DATA SHOWN →
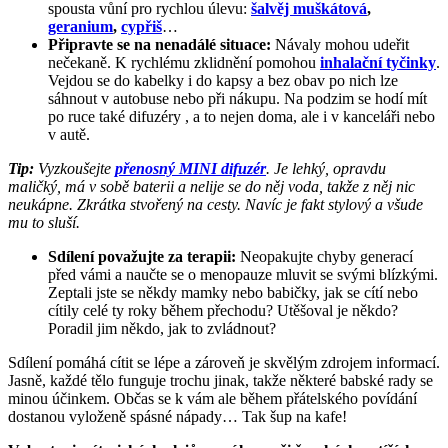
spousta vůní pro rychlou úlevu:
šalvěj muškátová
,
geranium
,
cypřiš
…
Připravte se na nenadálé situace:
Návaly mohou udeřit
nečekaně. K rychlému zklidnění pomohou
inhalační tyčinky
.
Vejdou se do kabelky i do kapsy a bez obav po nich lze
sáhnout v autobuse nebo při nákupu. Na podzim se hodí mít
po ruce také difuzéry , a to nejen doma, ale i v kanceláři nebo
v autě.
Tip:
Vyzkoušejte
přenosný MINI difuzér
. Je lehký, opravdu
maličký, má v sobě baterii a nelije se do něj voda, takže z něj nic
neukápne. Zkrátka stvořený na cesty. Navíc je fakt stylový a všude
mu to sluší.
Sdílení považujte za terapii:
Neopakujte chyby generací
před vámi a naučte se o menopauze mluvit se svými blízkými.
Zeptali jste se někdy mamky nebo babičky, jak se cítí nebo
cítily celé ty roky během přechodu? Utěšoval je někdo?
Poradil jim někdo, jak to zvládnout?
Sdílení pomáhá cítit se lépe a zároveň je skvělým zdrojem informací.
Jasně, každé tělo funguje trochu jinak, takže některé babské rady se
minou účinkem. Občas se k vám ale během přátelského povídání
dostanou vyloženě spásné nápady… Tak šup na kafe!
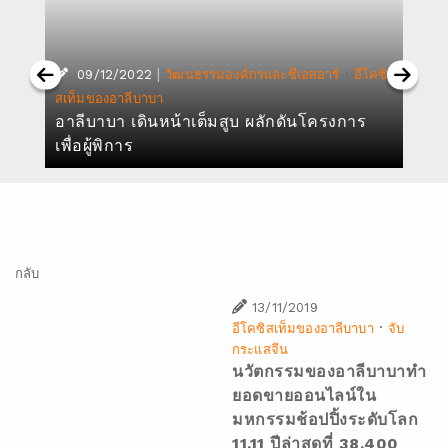
|
·
ส
09/12/2022
วัฒนธรรมองค์กรและซีเอสอาร์
อีโคซิ
สเท็มของอาลีบาบา
อาลีบาบา เดินหน้าเต็มสูบ ผลักดันโครงการ
เพื่อผู้พิการ
กลับ
13/11/2019
·
อีโคซิสเท็มของอาลีบาบา
จับ
กระแสจีน
นวัตกรรมของอาลีบาบาทำ
ยอดขายออนไลน์ใน
มหกรรมช้อปปิ้งระดับโลก
11.11 ปีล่าสุดที่ 38,400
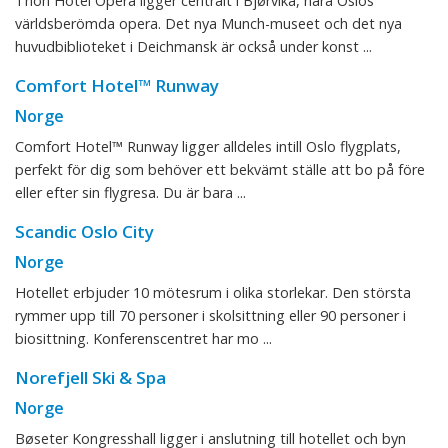
Thon Hotel Opera ligger centralt i Bjørvika, nära Oslos
världsberömda opera. Det nya Munch-museet och det nya
huvudbiblioteket i Deichmansk är också under konst ...
Comfort Hotel™ Runway
Norge
Comfort Hotel™ Runway ligger alldeles intill Oslo flygplats,
perfekt för dig som behöver ett bekvämt ställe att bo på före
eller efter sin flygresa. Du är bara ...
Scandic Oslo City
Norge
Hotellet erbjuder 10 mötesrum i olika storlekar. Den största
rymmer upp till 70 personer i skolsittning eller 90 personer i
biosittning. Konferenscentret har mo ...
Norefjell Ski & Spa
Norge
Bøseter Kongresshall ligger i anslutning till hotellet och byn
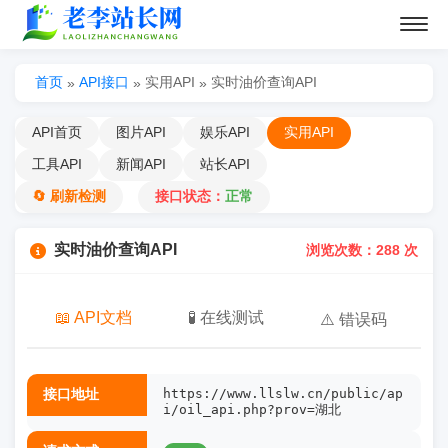
首页
API接口
实用API
实时油价查询API
»
»
»
API首页
图片API
娱乐API
实用API
工具API
新闻API
站长API
🔄 刷新检测
接口状态：
正常
实时油价查询API
浏览次数：288 次
📖 API文档
🧪 在线测试
⚠️ 错误码
接口地址
https://www.llslw.cn/public/ap
i/oil_api.php?prov=湖北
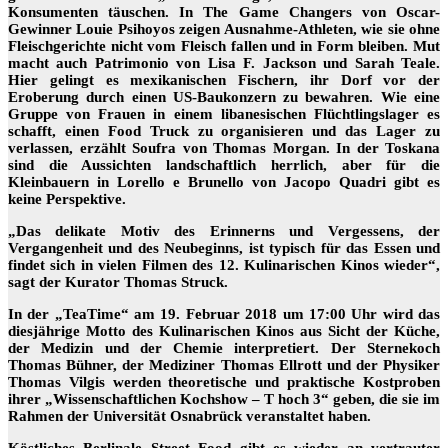
Konsumenten täuschen. In The Game Changers von Oscar-
Gewinner Louie Psihoyos zeigen Ausnahme-Athleten, wie sie ohne
Fleischgerichte nicht vom Fleisch fallen und in Form bleiben. Mut
macht auch Patrimonio von Lisa F. Jackson und Sarah Teale.
Hier gelingt es mexikanischen Fischern, ihr Dorf vor der
Eroberung durch einen US-Baukonzern zu bewahren. Wie eine
Gruppe von Frauen in einem libanesischen Flüchtlingslager es
schafft, einen Food Truck zu organisieren und das Lager zu
verlassen, erzählt Soufra von Thomas Morgan. In der Toskana
sind die Aussichten landschaftlich herrlich, aber für die
Kleinbauern in Lorello e Brunello von Jacopo Quadri gibt es
keine Perspektive.
„Das delikate Motiv des Erinnerns und Vergessens, der
Vergangenheit und des Neubeginns, ist typisch für das Essen und
findet sich in vielen Filmen des 12. Kulinarischen Kinos wieder“,
sagt der Kurator Thomas Struck.
In der „TeaTime“ am 19. Februar 2018 um 17:00 Uhr wird das
diesjährige Motto des Kulinarischen Kinos aus Sicht der Küche,
der Medizin und der Chemie interpretiert. Der Sternekoch
Thomas Bühner, der Mediziner Thomas Ellrott und der Physiker
Thomas Vilgis werden theoretische und praktische Kostproben
ihrer „Wissenschaftlichen Kochshow – T hoch 3“ geben, die sie im
Rahmen der Universität Osnabrück veranstaltet haben.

YOUR GOAL →
Return the material verbatim; the images are not to appear in the copy.

RESPONSE →
spousta vůní pro rychlou úlevu:
šalvěj muškátová
,
geranium
,
cypřiš
…
Připravte se na nenadálé situace:
Návaly mohou udeřit
nečekaně. K rychlému zklidnění pomohou
inhalační tyčinky
.
Vejdou se do kabelky i do kapsy a bez obav po nich lze
sáhnout v autobuse nebo při nákupu. Na podzim se hodí mít
po ruce také difuzéry , a to nejen doma, ale i v kanceláři nebo
v autě.
Tip:
Vyzkoušejte
přenosný MINI difuzér
. Je lehký, opravdu
maličký, má v sobě baterii a nelije se do něj voda, takže z něj nic
neukápne. Zkrátka stvořený na cesty. Navíc je fakt stylový a všude
mu to sluší.
Sdílení považujte za terapii:
Neopakujte chyby generací
před vámi a naučte se o menopauze mluvit se svými blízkými.
Zeptali jste se někdy mamky nebo babičky, jak se cítí nebo
cítily celé ty roky během přechodu? Utěšoval je někdo?
Poradil jim někdo, jak to zvládnout?
Sdílení pomáhá cítit se lépe a zároveň je skvělým zdrojem informací.
Jasně, každé tělo funguje trochu jinak, takže některé babské rady se
minou účinkem. Občas se k vám ale během přátelského povídání
dostanou vyloženě spásné nápady… Tak šup na kafe!
|
·
ส
09/12/2022
วัฒนธรรมองค์กรและซีเอสอาร์
อีโคซิ
สเท็มของอาลีบาบา
อาลีบาบา เดินหน้าเต็มสูบ ผลักดันโครงการ
เพื่อผู้พิการ
กลับ
13/11/2019
·
อีโคซิสเท็มของอาลีบาบา
จับ
กระแสจีน
นวัตกรรมของอาลีบาบาทำ
ยอดขายออนไลน์ใน
มหกรรมช้อปปิ้งระดับโลก
11.11 ปีล่าสุดที่ 38,400
Thon Hotel Opera ligger centralt i Bjørvika, nära Oslos
världsberömda opera. Det nya Munch-museet och det nya
huvudbiblioteket i Deichmansk är också under konst ...
Comfort Hotel™ Runway
Norge
Comfort Hotel™ Runway ligger alldeles intill Oslo flygplats,
perfekt för dig som behöver ett bekvämt ställe att bo på före
eller efter sin flygresa. Du är bara ...
Scandic Oslo City
Norge
Hotellet erbjuder 10 mötesrum i olika storlekar. Den största
rymmer upp till 70 personer i skolsittning eller 90 personer i
biosittning. Konferenscentret har mo ...
Norefjell Ski & Spa
Norge
Bøseter Kongresshall ligger i anslutning till hotellet och byn
首页
API接口
实用API
实时油价查询API
»
»
»
API首页
图片API
娱乐API
实用API
工具API
新闻API
站长API
🔄 刷新检测
接口状态：
正常
实时油价查询API
浏览次数：288 次
📖 API文档
🧪 在线测试
⚠️ 错误码
接口地址
https://www.llslw.cn/public/ap
i/oil_api.php?prov=湖北
Konsumenten täuschen. In The Game Changers von Oscar-
Gewinner Louie Psihoyos zeigen Ausnahme-Athleten, wie sie ohne
Fleischgerichte nicht vom Fleisch fallen und in Form bleiben. Mut
macht auch Patrimonio von Lisa F. Jackson und Sarah Teale.
Hier gelingt es mexikanischen Fischern, ihr Dorf vor der
Eroberung durch einen US-Baukonzern zu bewahren. Wie eine
Gruppe von Frauen in einem libanesischen Flüchtlingslager es
schafft, einen Food Truck zu organisieren und das Lager zu
verlassen, erzählt Soufra von Thomas Morgan. In der Toskana
sind die Aussichten landschaftlich herrlich, aber für die
Kleinbauern in Lorello e Brunello von Jacopo Quadri gibt es
keine Perspektive.
„Das delikate Motiv des Erinnerns und Vergessens, der
Vergangenheit und des Neubeginns, ist typisch für das Essen und
findet sich in vielen Filmen des 12. Kulinarischen Kinos wieder“,
sagt der Kurator Thomas Struck.
In der „TeaTime“ am 19. Februar 2018 um 17:00 Uhr wird das
diesjährige Motto des Kulinarischen Kinos aus Sicht der Küche,
der Medizin und der Chemie interpretiert. Der Sternekoch
Thomas Bühner, der Mediziner Thomas Ellrott und der Physiker
Thomas Vilgis werden theoretische und praktische Kostproben
ihrer „Wissenschaftlichen Kochshow – T hoch 3“ geben, die sie im
Rahmen der Universität Osnabrück veranstaltet haben.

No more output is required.